= SOURCE MATERIAL =

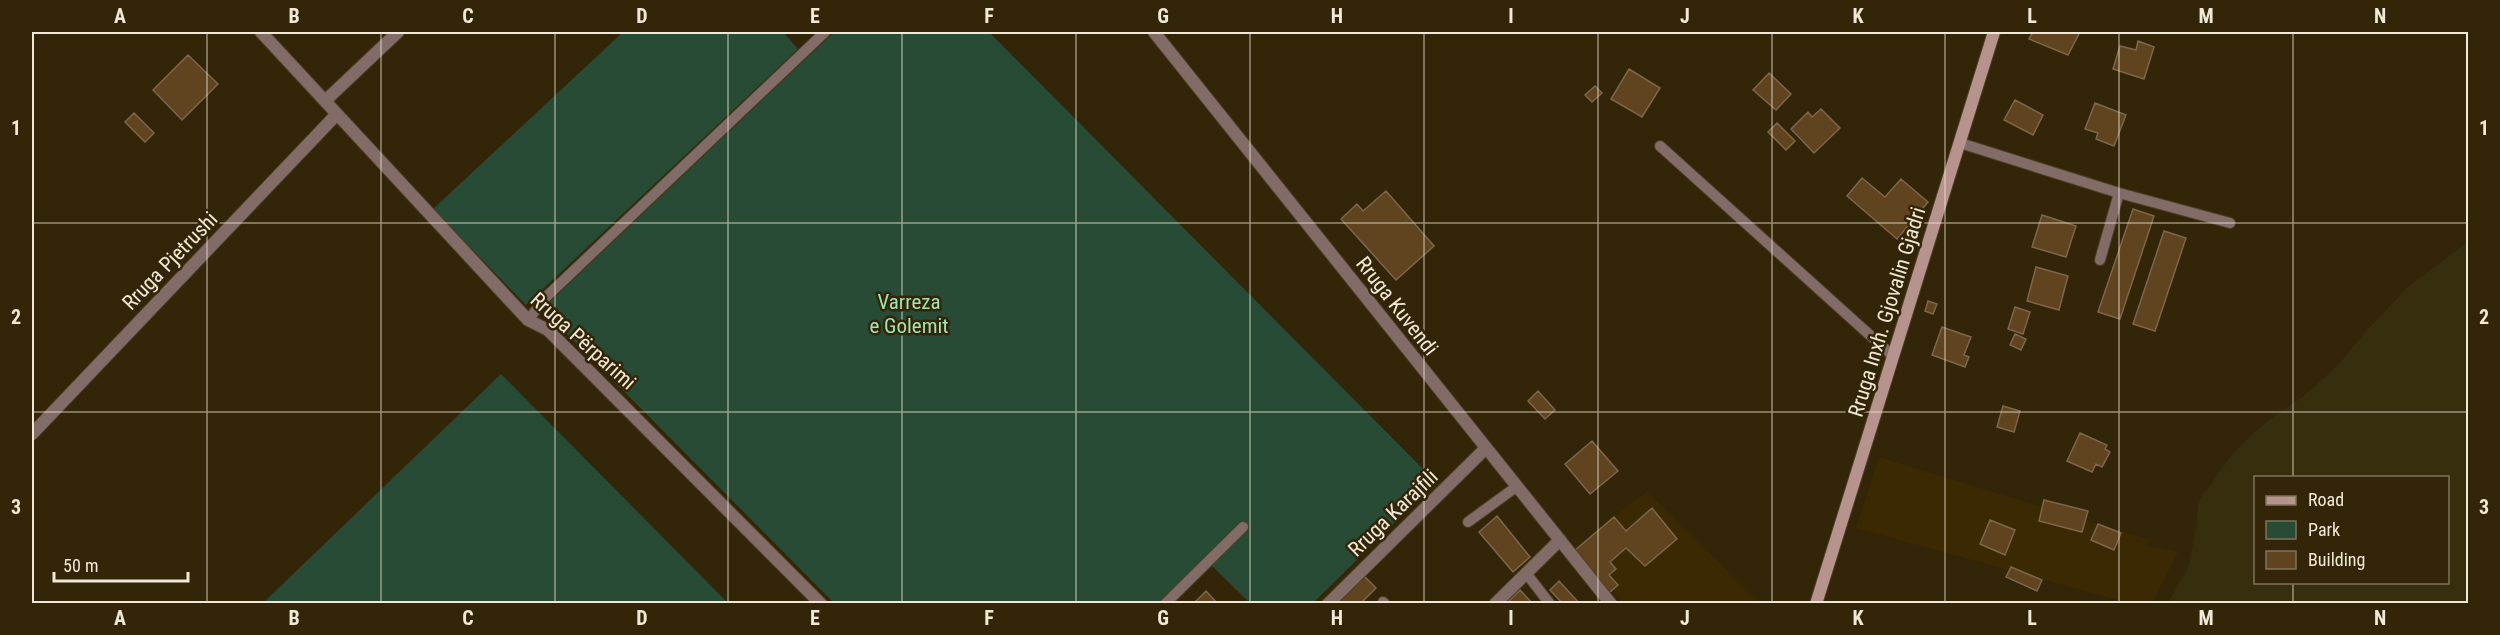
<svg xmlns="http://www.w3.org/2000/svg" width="2500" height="635" viewBox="0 0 2500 635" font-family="'Roboto Condensed',sans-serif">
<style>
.built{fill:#3b2903}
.green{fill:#274b34}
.sand{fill:#372e0e;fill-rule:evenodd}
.building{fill:#604420;stroke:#7c664c;stroke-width:1.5}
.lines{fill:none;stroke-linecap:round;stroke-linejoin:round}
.service-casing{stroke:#4e4025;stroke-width:12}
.minor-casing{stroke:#4e4025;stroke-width:14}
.tertiary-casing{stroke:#4e4025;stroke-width:14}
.secondary-casing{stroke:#4e4025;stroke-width:14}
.service{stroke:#826c68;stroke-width:10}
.minor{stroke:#826c68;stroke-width:12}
.tertiary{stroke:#826c68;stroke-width:12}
.secondary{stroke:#b6938d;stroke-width:12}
.grid{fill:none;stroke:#f1e8d7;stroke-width:1.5;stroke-opacity:0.55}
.labels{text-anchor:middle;stroke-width:5;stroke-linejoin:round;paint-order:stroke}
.street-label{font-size:21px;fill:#f1e8d7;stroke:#332508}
.park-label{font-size:21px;fill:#9fe3b6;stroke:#332508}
.neatline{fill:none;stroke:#f1e8d7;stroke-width:2}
.grid-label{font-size:20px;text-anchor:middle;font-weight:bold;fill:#f1e8d7}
</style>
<rect width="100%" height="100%" fill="#332508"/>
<path class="built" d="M 1879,457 L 2150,540 L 2147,546 L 2178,552 L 2152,603 L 2128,603 L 1856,528 Z
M 1647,491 L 1761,603 L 1623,603 L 1577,546 Z"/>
<path class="green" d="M 623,32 L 783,32 L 798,49 L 526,305 L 433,209 Z
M 834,32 L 989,32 L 1436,482 L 1313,603 L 1250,603 L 1212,566 L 1173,603 L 834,603 L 542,309 Z
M 501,374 L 728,603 L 263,603 Z"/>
<path class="sand" d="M 2468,242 L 2468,603 L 2168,603 L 2188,568 L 2196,530 L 2198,502 L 2233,453 L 2266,422 L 2305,395 L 2338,365 L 2368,329 L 2409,286 ZM 2256,478 L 2448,478 L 2448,582 L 2256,582 Z"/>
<path class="building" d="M 2033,32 L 2080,32 L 2068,55 L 2029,39 Z
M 2138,41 L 2154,47 L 2144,79 L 2113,69 L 2120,46 L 2136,50 Z
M 188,55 L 218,84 L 182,120 L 153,90 Z
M 1629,69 L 1660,88 L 1642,117 L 1611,99 Z
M 1769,73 L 1791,94 L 1776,110 L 1753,90 Z
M 1595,86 L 1602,93 L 1592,102 L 1585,95 Z
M 2015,100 L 2043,115 L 2033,135 L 2004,120 Z
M 2095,103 L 2126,115 L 2114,146 L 2096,139 L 2098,133 L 2085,129 Z
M 1821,109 L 1840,128 L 1814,153 L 1791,129 L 1808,112 L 1812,117 Z
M 134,113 L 154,133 L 145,142 L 125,122 Z
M 1777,123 L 1795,141 L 1786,150 L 1768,132 Z
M 1862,178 L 1885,197 L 1901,179 L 1928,202 L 1897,239 L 1847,196 Z
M 1386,191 L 1434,246 L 1396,280 L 1341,219 L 1357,204 L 1363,211 Z
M 2133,209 L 2154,216 L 2120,319 L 2098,312 Z
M 2042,215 L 2076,226 L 2066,257 L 2032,247 Z
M 2164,231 L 2186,238 L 2155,331 L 2133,324 Z
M 2036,267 L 2068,276 L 2059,310 L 2027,301 Z
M 1928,301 L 1937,304 L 1933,314 L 1925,311 Z
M 2015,307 L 2030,312 L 2023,334 L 2008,329 Z
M 1942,327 L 1971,337 L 1964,355 L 1969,357 L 1965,367 L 1932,355 Z
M 2015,334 L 2026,339 L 2021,350 L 2010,345 Z
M 1538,391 L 1555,410 L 1545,419 L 1528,401 Z
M 2003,406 L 2020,411 L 2014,432 L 1997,427 Z
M 2080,433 L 2107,445 L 2105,449 L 2110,452 L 2102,467 L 2096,464 L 2092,472 L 2067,461 Z
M 1592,441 L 1618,471 L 1590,494 L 1565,464 Z
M 2044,500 L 2088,511 L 2082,532 L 2039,521 Z
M 1652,508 L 1677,539 L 1645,566 L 1626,548 L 1610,562 L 1616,569 L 1609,575 L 1618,585 L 1609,593 L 1574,551 L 1614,517 L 1626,531 Z
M 1497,516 L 1530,557 L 1513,572 L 1479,532 Z
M 1990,520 L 2015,530 L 2005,555 L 1980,544 Z
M 2098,524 L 2121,533 L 2114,550 L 2091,540 Z
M 2011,567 L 2042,580 L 2037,591 L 2006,577 Z
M 1364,576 L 1376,588 L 1360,604 L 1336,604 Z
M 1559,581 L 1580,604 L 1563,604 L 1550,590 Z
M 1520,590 L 1533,604 L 1506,604 Z
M 1206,591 L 1218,604 L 1198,604 L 1196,601 Z"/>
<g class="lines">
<defs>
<path id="service" d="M 1960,143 L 2119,193 L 2230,223
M 1660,146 L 1893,356
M 2100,260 L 2119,193
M 528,320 L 547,296 L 825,32
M 1468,522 L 1516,487
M 1526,573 L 1550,604
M 1383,602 L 1385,604
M 1165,604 L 1243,527"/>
<path id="minor" d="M 261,32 L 528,320 L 548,330 L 821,604
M 325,101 L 398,32
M 32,434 L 336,115
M 1328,604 L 1485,449
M 1495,604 L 1560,540"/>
<path id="tertiary" d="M 1154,32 L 1611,604"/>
<path id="secondary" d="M 1816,604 L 1994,32"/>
</defs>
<use href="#service" class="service-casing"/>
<use href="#minor" class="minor-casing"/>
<use href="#tertiary" class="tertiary-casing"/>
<use href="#secondary" class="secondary-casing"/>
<use href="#service" class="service"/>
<use href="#minor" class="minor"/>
<use href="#tertiary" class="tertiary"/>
<use href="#secondary" class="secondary"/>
</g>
<path class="grid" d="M 207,32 L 207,604M 381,32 L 381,604M 555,32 L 555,604M 728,32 L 728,604M 902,32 L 902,604M 1076,32 L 1076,604M 1250,32 L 1250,604M 1424,32 L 1424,604M 1598,32 L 1598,604M 1772,32 L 1772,604M 1945,32 L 1945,604M 2119,32 L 2119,604M 2293,32 L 2293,478M 32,223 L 2468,223M 32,412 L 2468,412M 2293,582 L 2293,604"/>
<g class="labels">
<g class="street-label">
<text transform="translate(170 261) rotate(-46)" y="7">Rruga Pjetrushi</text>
<text transform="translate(1397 306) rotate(52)" y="7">Rruga Kuvendi</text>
<text transform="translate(1887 312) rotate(-73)" y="7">Rruga Inxh. Gjovalin Gjadri</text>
<text transform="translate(583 341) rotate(42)" y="7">Rruga Përparimi</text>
<text transform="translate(1393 513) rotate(-44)" y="7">Rruga Karajfili</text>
</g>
<g class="park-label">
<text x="909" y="309">Varreza<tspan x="909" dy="24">e Golemit</tspan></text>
</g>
</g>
<rect width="2500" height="635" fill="none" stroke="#332508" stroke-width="66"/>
<rect x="2254" y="476" width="195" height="108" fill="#332508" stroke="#7f735b" stroke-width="1.5"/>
<rect x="2266" y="496" width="30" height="9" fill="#b6938d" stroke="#7f735b" stroke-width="1.5"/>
<text x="2308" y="506" font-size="18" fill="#f1e8d7">Road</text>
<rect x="2266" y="521" width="30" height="18" fill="#274b34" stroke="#7f735b" stroke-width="1.5"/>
<text x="2308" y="536" font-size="18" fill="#f1e8d7">Park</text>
<rect x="2266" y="551" width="30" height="18" fill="#604420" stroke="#7f735b" stroke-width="1.5"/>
<text x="2308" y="566" font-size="18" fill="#f1e8d7">Building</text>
<path d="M54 572v9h134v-9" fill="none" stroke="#f1e8d7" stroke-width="3"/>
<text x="63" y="572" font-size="18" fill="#f1e8d7" stroke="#332508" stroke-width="4.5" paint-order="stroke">50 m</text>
<rect x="33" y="33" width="2434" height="569" class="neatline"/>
<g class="grid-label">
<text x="120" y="23">A</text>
<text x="294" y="23">B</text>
<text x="468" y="23">C</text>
<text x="642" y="23">D</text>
<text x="815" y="23">E</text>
<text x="989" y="23">F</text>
<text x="1163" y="23">G</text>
<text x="1337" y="23">H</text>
<text x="1511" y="23">I</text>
<text x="1685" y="23">J</text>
<text x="1858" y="23">K</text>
<text x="2032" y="23">L</text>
<text x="2206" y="23">M</text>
<text x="2380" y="23">N</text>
<text x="16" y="135">1</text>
<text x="2484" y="135">1</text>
<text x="16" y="324">2</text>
<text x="2484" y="324">2</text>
<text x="16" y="514">3</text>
<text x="2484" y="514">3</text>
<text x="120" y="625">A</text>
<text x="294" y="625">B</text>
<text x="468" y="625">C</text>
<text x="642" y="625">D</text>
<text x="815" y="625">E</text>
<text x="989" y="625">F</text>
<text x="1163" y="625">G</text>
<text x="1337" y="625">H</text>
<text x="1511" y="625">I</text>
<text x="1685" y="625">J</text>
<text x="1858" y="625">K</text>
<text x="2032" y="625">L</text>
<text x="2206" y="625">M</text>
<text x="2380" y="625">N</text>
</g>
</svg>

= HOW TO COMPLETE THIS TASK =
Every line above with the string "service" in it needs to be copied.

= ANSWER SECTION =
.service-casing{stroke:#4e4025;stroke-width:12}
.service{stroke:#826c68;stroke-width:10}
<path id="service" d="M 1960,143 L 2119,193 L 2230,223
<use href="#service" class="service-casing"/>
<use href="#service" class="service"/>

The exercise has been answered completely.